[[ Selected passage open ]]
There’s really no excuse for doing this since WPU has been willing to forego the time of five or six of its testifiers so that the power point could be presented. The only conclusion an impartial observer can draw from this is that the committee is trying to tamp down the opposition’s ability to make its case. Will the committee limit the developers to 2 minutes? No, we don’t think so - and Chairman Weprin needs to explain why he needs to act as a homer for the developers.

In addition, the time being allotted to each speaker has been reduced to 2 minutes! - another example of favoritism since the developers, being the prototypical special interests, normally have fewer people coming to testify. Two minutes for some of the folks who stand to lose their businesses and their property if this corrupt deal is approved is the quintessential example of the stacked deck.

The committee is also showing its true colors by disrespecting the expected testimony of many of the Hispanic immigrant workers and business owners. No Spanish translator will be provided at this hearing – despite the ULURP application that is at issue requiring that 100+ businesses vacate the premises that are owned and operated predominantly by people who speak Spanish. The City previously failed to provide any Spanish translator at the eminent domain hearing which was widely criticized at the time. Apparently the City has not learned any lesson and is content to steamroll the 100+ immigrant businesses without hearing them at the Council. And why hasn't Julissa Ferreras, the home rule council member who has been working for years with the tenant businesses, demanded interpretation services for her constituents, or spoken out against the skulduggery being perpetrated by the City against Willets Point land and business owners?

The above points, taken all together, demonstrate the City Council's active contempt for public testimony about the proposed Willets West mall / Willets Point Phase One ULURP application. Speaker Quinn, Land Use Committee Chair Leroy Comrie, and subcommittee Chair Mark Weprin should be ashamed of themselves. These latest examples of bias come a year after the Mayor's Office and NYCEDC selected Sterling Equities and Related Companies, and their plan to expand the development from 62 to 108.9 acres including constructing a shopping mall on parkland, in a private process that shut out the Queens-based Willets Point Advisory Committee from the developer selection process, contrary to multiple written promises. The fix appears to be in; let the Council now show us - and all New Yorkers - otherwise.

Friday, August 30, 2013

Political Corruption and Willets Point: The Christine Quinn Story

Wayne Barrett-as per usual-has a riveting expose of the unlikely rise of Christine Quinn to the Speakership of the City Council in 2005. The rise of this former community activist and neighborhood scourge was predicated on some good old fashioned insider trading-relying on the quid pro quo support of three of the city’s Democratic County bosses: Joe Crowley, Jose Rivera and the now disgraced Vito Lopez.
[[ Selected passage closed ]]
[[ Excerpted records open ]]
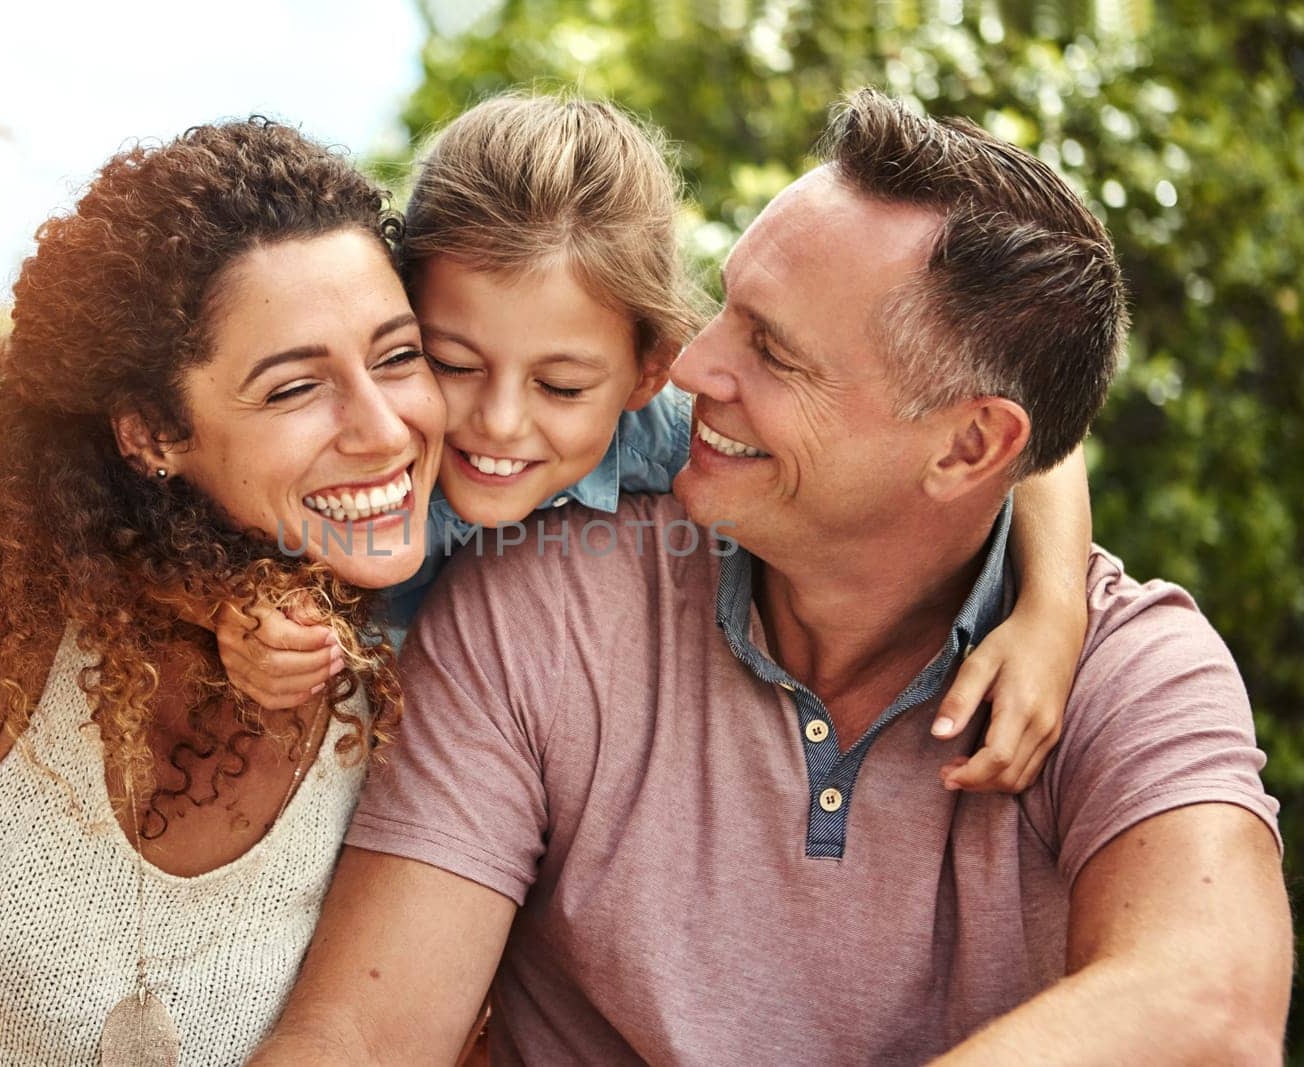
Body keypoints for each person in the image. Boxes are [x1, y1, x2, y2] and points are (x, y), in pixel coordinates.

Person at [250, 90, 1291, 1065]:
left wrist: (1054, 606)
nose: (697, 365)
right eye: (727, 311)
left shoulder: (1125, 669)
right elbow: (366, 1035)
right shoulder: (541, 595)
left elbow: (1211, 1005)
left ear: (969, 447)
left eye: (771, 351)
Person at [223, 91, 1095, 794]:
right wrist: (232, 610)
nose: (496, 422)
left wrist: (1054, 612)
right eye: (449, 362)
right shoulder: (359, 451)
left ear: (649, 370)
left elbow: (1032, 433)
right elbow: (177, 518)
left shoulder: (665, 436)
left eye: (561, 387)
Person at [0, 119, 446, 1065]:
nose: (386, 430)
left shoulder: (428, 657)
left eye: (398, 356)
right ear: (151, 432)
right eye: (294, 388)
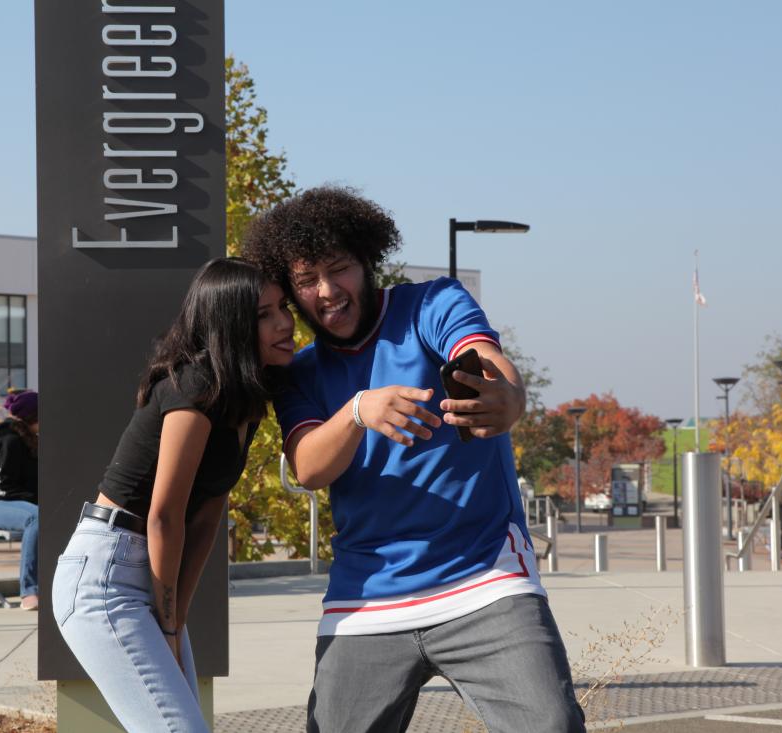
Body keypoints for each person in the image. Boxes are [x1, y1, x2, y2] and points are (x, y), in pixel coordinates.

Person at [243, 186, 586, 733]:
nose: (328, 291)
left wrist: (507, 397)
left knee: (551, 726)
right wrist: (358, 411)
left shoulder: (431, 303)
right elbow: (309, 467)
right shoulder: (299, 374)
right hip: (366, 597)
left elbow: (484, 360)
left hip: (484, 579)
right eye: (307, 281)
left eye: (341, 269)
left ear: (368, 262)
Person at [52, 258, 294, 732]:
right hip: (106, 575)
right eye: (264, 314)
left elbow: (205, 521)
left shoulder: (243, 402)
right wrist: (166, 626)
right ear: (231, 324)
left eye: (282, 307)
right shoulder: (196, 385)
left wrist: (176, 620)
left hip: (140, 573)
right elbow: (165, 515)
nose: (285, 322)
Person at [0, 389, 40, 610]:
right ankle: (29, 591)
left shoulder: (32, 441)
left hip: (21, 503)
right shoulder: (6, 439)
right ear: (33, 417)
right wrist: (34, 500)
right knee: (36, 517)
[[ Excerpted records closed ]]
• **Exercise requirements**:
1 – Echo the Willets Point passage from "There’s really no" up to and including "the stacked deck.".
2 – According to the Willets Point passage, why does the lack of a Spanish translator at the hearing disrespect the expected testimony? Answer in one to three sentences.
3 – Decide whether each statement agrees with the Willets Point passage. Answer yes or no, and quote the deciding words.
(a) The City provided a Spanish translator at the earlier eminent domain hearing.
(b) The selected developers' plan would expand the development from 62 to 108.9 acres.
(c) Christine Quinn rose to the Speakership of the City Council in 2005.
The rows aren't needed here.

• **Solution set**:
1 –
There’s really no excuse for doing this since WPU has been willing to forego the time of five or six of its testifiers so that the power point could be presented. The only conclusion an impartial observer can draw from this is that the committee is trying to tamp down the opposition’s ability to make its case. Will the committee limit the developers to 2 minutes? No, we don’t think so - and Chairman Weprin needs to explain why he needs to act as a homer for the developers.

In addition, the time being allotted to each speaker has been reduced to 2 minutes! - another example of favoritism since the developers, being the prototypical special interests, normally have fewer people coming to testify. Two minutes for some of the folks who stand to lose their businesses and their property if this corrupt deal is approved is the quintessential example of the stacked deck.

2 – The ULURP application under review would require more than 100 businesses to vacate their premises. Those businesses are owned and operated predominantly by people who speak Spanish, so without a translator many of them cannot be properly heard.

3 –
(a) No: "The City previously failed to provide any Spanish translator at the eminent domain hearing"
(b) Yes: "their plan to expand the development from 62 to 108.9 acres"
(c) Yes: "the unlikely rise of Christine Quinn to the Speakership of the City Council in 2005"